Il ressort que l’affaire Ebomaf aurait court-circuité toutes les procédures ordinaires de diligence des paiements financiers, bénéficiant d’une procédure exceptionnelle, généralement consentie pour les dépenses des forces armées ou de souveraineté d’État (les autorisations de paiements, AP) et le tout dans un cadre extrabudgétaire qui faussait les prévisions de la loi des finances. Reconnu comme proche des cercles présidentiels africains et accusé à maintes reprises par l’opposition guinéenne d’être en collision avec la galaxie présidentielle, Mahamadou Bonkoungou a empoché via sa société Ebomaf, au total, grâce à ces procédures de paiements exceptionnelles, la bagatelle de 185 millions de dollars sur le BND pour des travaux jamais réalisés. L’opposition guinéenne va même dénoncer des mécanismes de surfacturation (le km carré aurait été facturé jusqu’à 1 million 500 mille euros).
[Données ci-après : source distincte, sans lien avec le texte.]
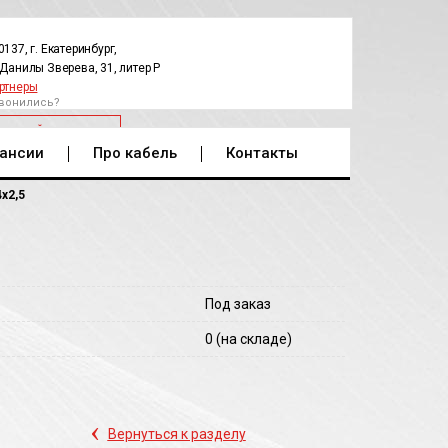
0137, г. Екатеринбург,
.Данилы Зверева, 31, литер Р
ртнеры
вонились?
РАТНЫЙ ЗВОНОК
ансии
Про кабель
Контакты
х2,5
Под заказ
0
(на складе)
‹
Вернуться к разделу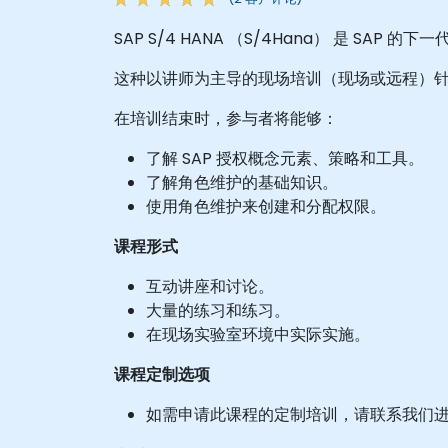
SAP S/4 HANA （S/4Hana） 是 SAP
这种以讲师为主导的现场培训（现场或远程）针
在培训结束时，参与者将能够：
了解 SAP 授权概念元素、策略和工具。
了解角色维护的基础知识。
使用角色维护来创建和分配权限。
课程形式
互动讲座和讨论。
大量的练习和练习。
在现场实验室环境中实际实施。
课程定制选项
如需申请此课程的定制培训，请联系我们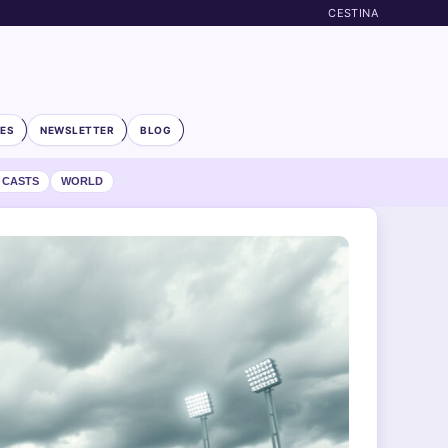
CESTINA
ES
NEWSLETTER
BLOG
 CASTS
WORLD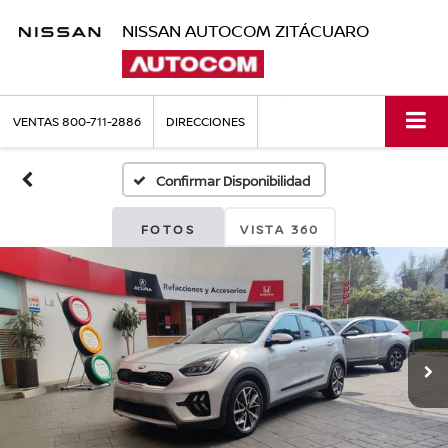
NISSAN AUTOCOM ZITÁCUARO
VENTAS
800-711-2886
DIRECCIONES
Confirmar Disponibilidad
FOTOS
VISTA 360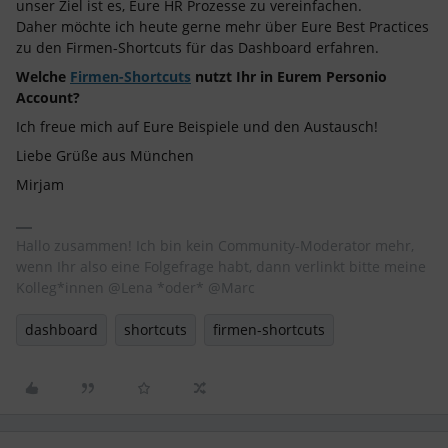
unser Ziel ist es, Eure HR Prozesse zu vereinfachen.
Daher möchte ich heute gerne mehr über Eure Best Practices
zu den Firmen-Shortcuts für das Dashboard erfahren.
Welche
Firmen-Shortcuts
nutzt Ihr in Eurem Personio
Account?
Ich freue mich auf Eure Beispiele und den Austausch!
Liebe Grüße aus München
Mirjam
Hallo zusammen! Ich bin kein Community-Moderator mehr,
wenn Ihr also eine Folgefrage habt, dann verlinkt bitte meine
Kolleg*innen @Lena *oder* @Marc
dashboard
shortcuts
firmen-shortcuts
À l’époque, Fodé Oussou Fofana, vice-président du principal parti d’opposition guinéenne, l’UFDG, révélait que cette «gabegie financière» avait à l’époque entrainé des conséquences sur la finance publique. «Le financement de ces contacts de marchés surfacturés sur le BND sans appel d’offres et avec des lettres de garantie avait pour conséquence l’endettement excessif de l’État auprès du système bancaire à hauteur de 1.735 milliards contre un objectif de zéro à fin décembre 2015 qui a provoqué une expansion de la masse monétaire et la hausse de l’inflation », avait-il dénoncé.
De l’échec retentissant d’un projet routier à la mine d’or industrielle ?
Ainsi donc, pourrait-on se demander, comment une entreprise qui s’est associée à ce fiasco mémorable chez les Guinéens, associant son image à l’un des plus gros scandales financiers de ces dernières années, a-t-elle pu bénéficier d’une autorisation d’exploitation de «l’un des plus importants sites miniers d’Afrique» ? La question reste posée. Si rien n’explique les incohérences relevées suite à l’expérience d’Ebomaf dans le pays, et le manque de transparence évident dans le processus de la délivrance de l’autorisation d’exploitation dont la société serait le titulaire.
A partir de là, on peut se faire une idée et comprendre l’omerta qui règne au tour de cette acquisition « underground », visiblement contraire aux prescriptions de transparence du code minier guinéen liées aux procédures de délivrances des permis d’exploitation minière en vigueur au CPDM.